The exercise. Copy out each line from the items below that contains the word "Friday", matching case exactly.
[BEGIN Exercise material]
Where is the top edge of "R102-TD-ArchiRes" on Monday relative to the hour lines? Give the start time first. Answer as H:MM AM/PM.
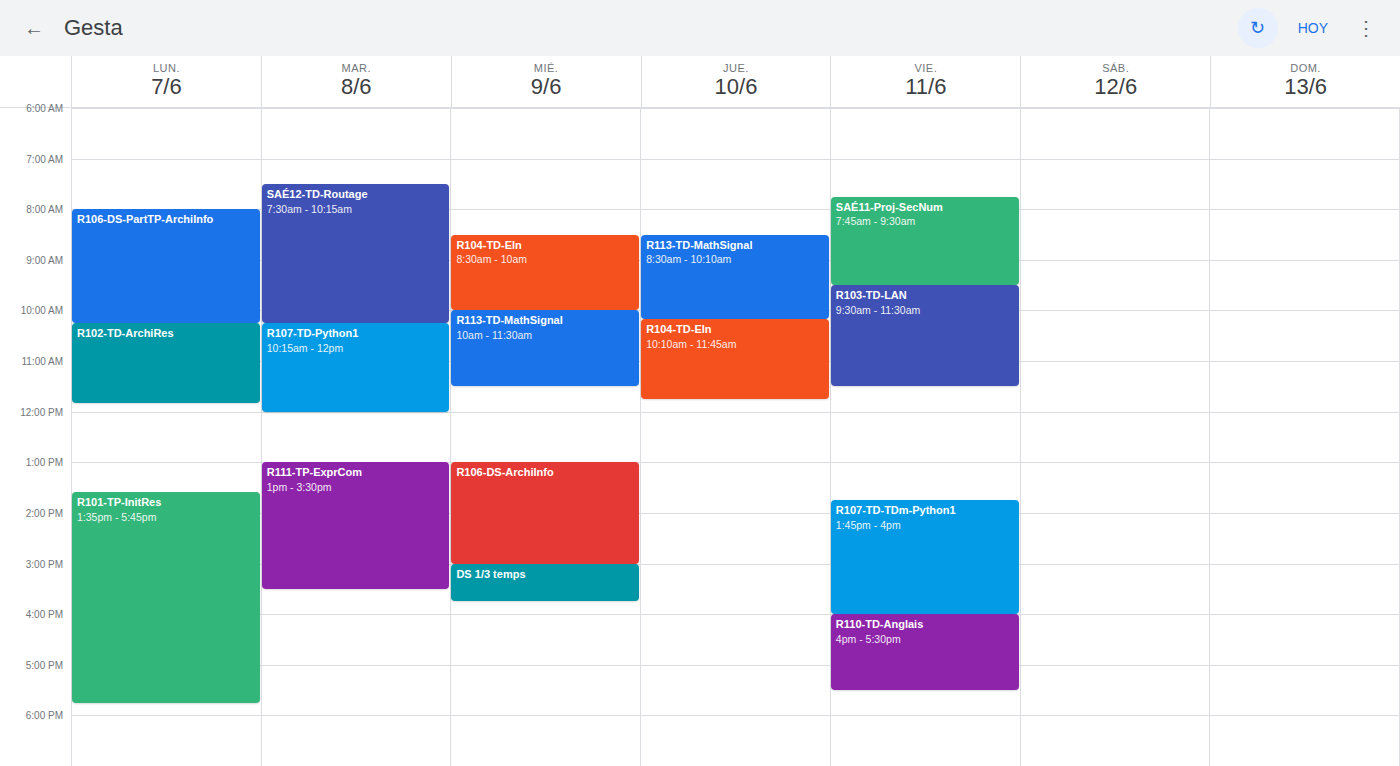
[END Exercise material]
[BEGIN Exercise material]
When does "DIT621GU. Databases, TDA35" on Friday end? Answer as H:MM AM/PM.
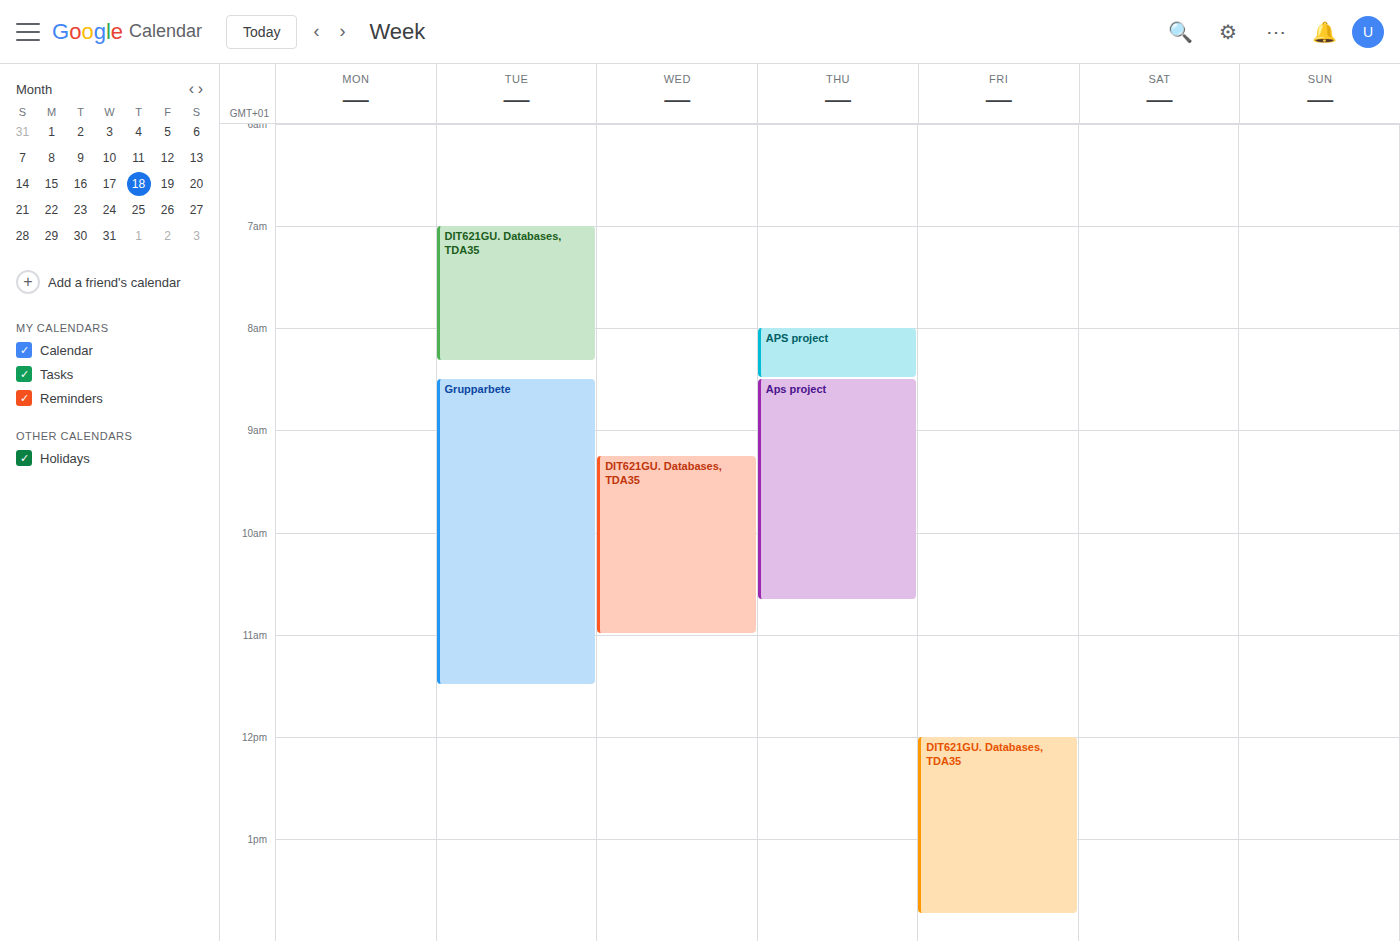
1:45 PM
[END Exercise material]
[BEGIN Exercise material]
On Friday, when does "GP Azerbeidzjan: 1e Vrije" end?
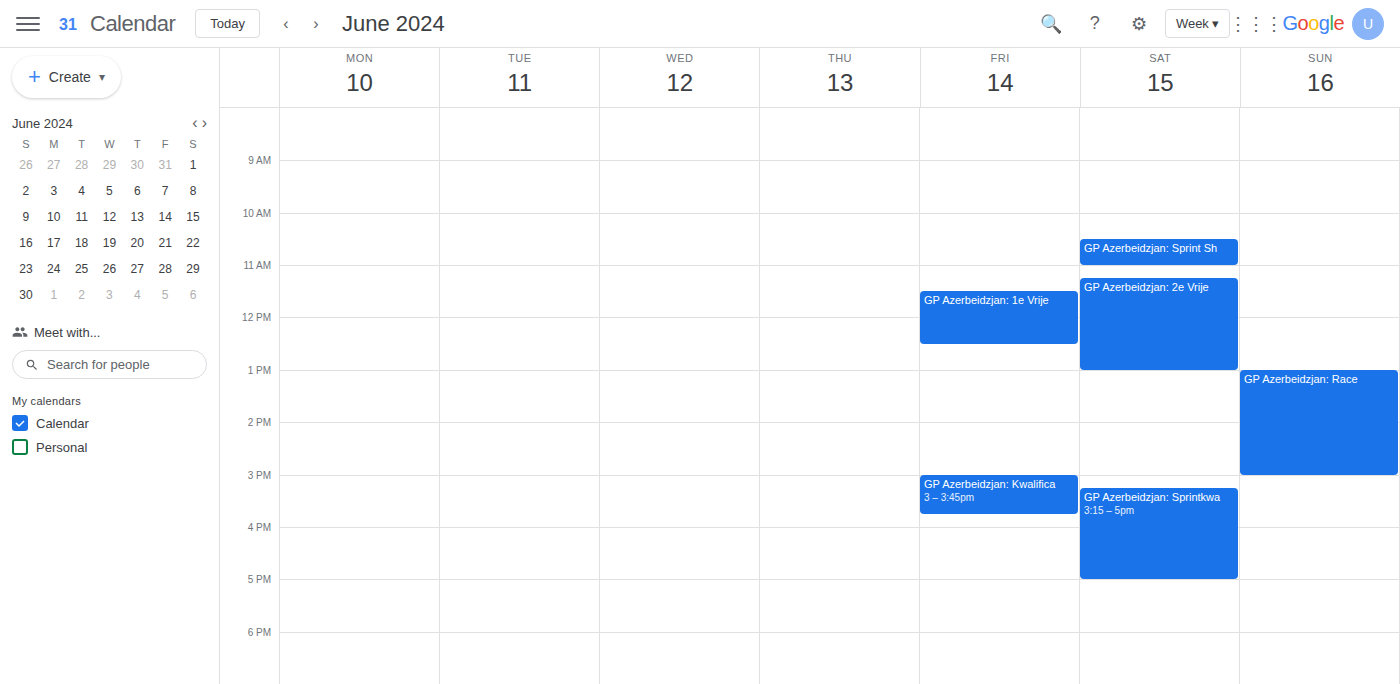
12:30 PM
[END Exercise material]
Solution to this problem.
When does "DIT621GU. Databases, TDA35" on Friday end? Answer as H:MM AM/PM.
On Friday, when does "GP Azerbeidzjan: 1e Vrije" end?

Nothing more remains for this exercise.